ComposedPro has developed a way to score how well your portfolio is balanced across taxable, tax-deferred, and tax-exempt accounts. Having a well-balanced portfolio means more flexibility in retirement. It also opens up opportunities to increase your Smart Location Score™.
The Smart Contribution Score™ is based on a simple rule: each of the three types of accounts (taxable, tax-deferred, and tax-exempt) should contain 25-50% of your portfolio value.
To determine your score, we look at the proportionate balances you have across taxable, tax-deferred, and tax-exempt accounts. The calculation is 100% minus the absolute variance that any type of account is outside the 25% to 50% range. Two examples below may help depict this calculation.
Calculation
Assuming the proportionate balances as shown in the picture above, the Contribution Location Score™ is low at 42.2%. This is calculated as follows:
42.2% =
- 100%
- Less 28.9% (the amount that the taxable balance is above 50%)
- Less 5.6% (the amount that the tax-deferred balance is below 25%)
- Less 23.3% (the amount that the tax-exempt balance is below 25%)

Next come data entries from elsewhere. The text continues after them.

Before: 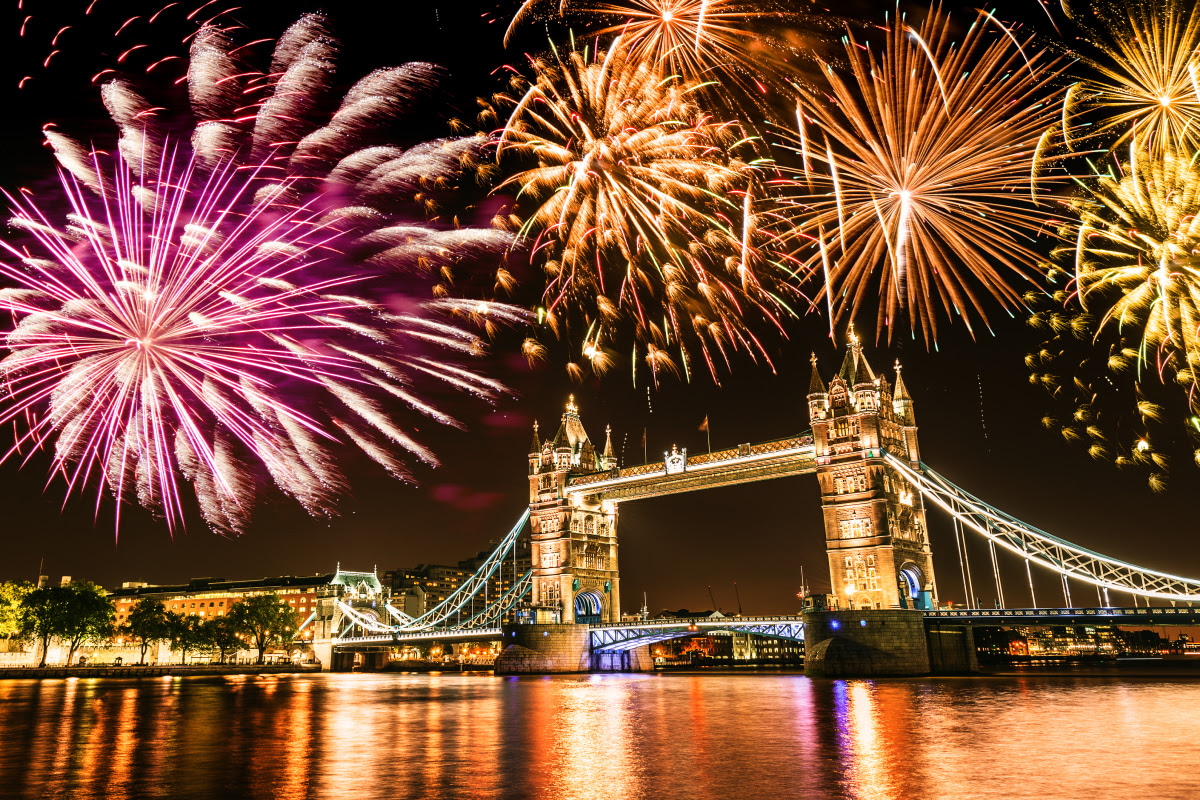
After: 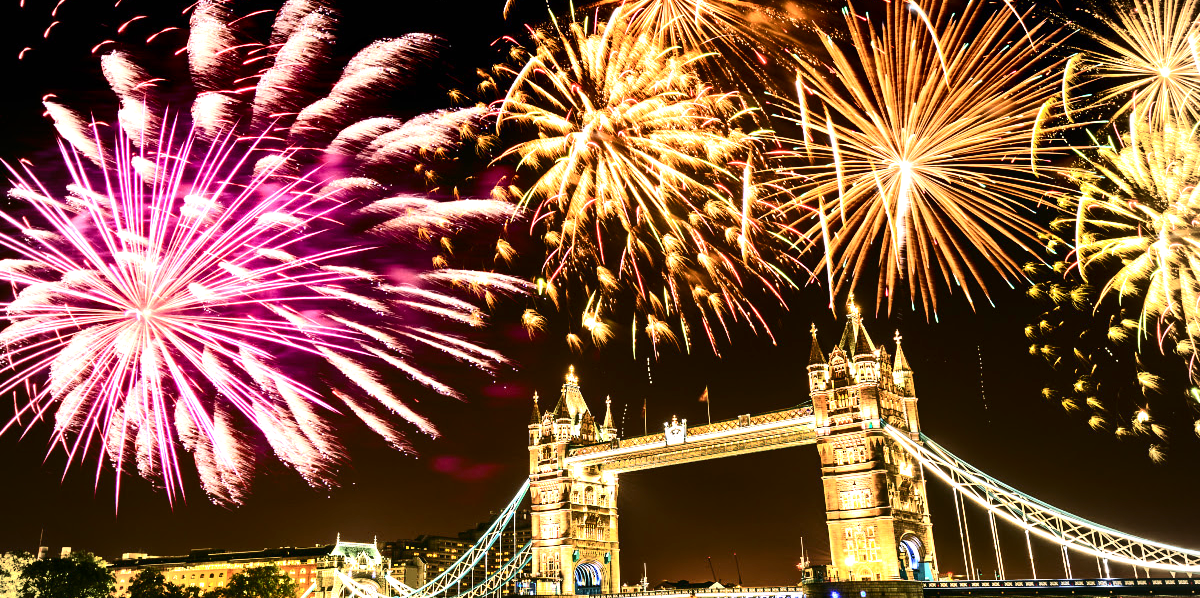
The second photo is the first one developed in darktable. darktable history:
exposure: black level correction 0, exposure 0.952 EV, compensate highlight preservation false
color balance rgb: perceptual saturation grading › global saturation 0.907%
haze removal: strength 0.021, distance 0.252, adaptive false
vignetting: brightness -0.273
contrast brightness saturation: contrast 0.279
crop: top 3.747%, bottom 21.475%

This portfolio could benefit from a smarter contribution strategy in the future.
Disclosures:
Please note that higher tax-deferred balances could result in higher required minimum distributions (RMDs) in retirement. This should be considered when implementing any contribution recommendations or other such strategies that seek to optimize across tax-exempt, tax-deferred, or taxable accounts. If you are seeking to minimize RMDs, a contribution strategy that recommends a higher tax-deferred balance in your portfolio may not be appropriate. Please consult your tax advisor when implementing any strategy that attempts to lower income taxes.
Clients may not realize the benefits of asset location or other strategies discussed herein. Factors that affect an asset location strategy include, but are not limited to, market performance, the relative size of each account included in the financial plan, the equity exposure of the portfolio, the frequency and size of deposits into the various accounts, the tax rates applicable to the investor in a given tax year and in future years, and the time elapsed before the liquidation of any of the accounts becomes necessary.
Nothing herein should be interpreted as tax advice. ComposedPro does not represent in any manner that the tax consequences described herein will be obtained or result in any particular tax consequence. Please consult your personal tax advisor as to whether ComposedPro's asset location strategy is a suitable strategy for you, given your particular circumstances. The tax consequences of asset location are complex and uncertain. You and your tax advisor are responsible for how transactions conducted in your account are reported to the IRS on your personal tax return. ComposedPro assumes no responsibility for the tax consequences to any client of any transaction.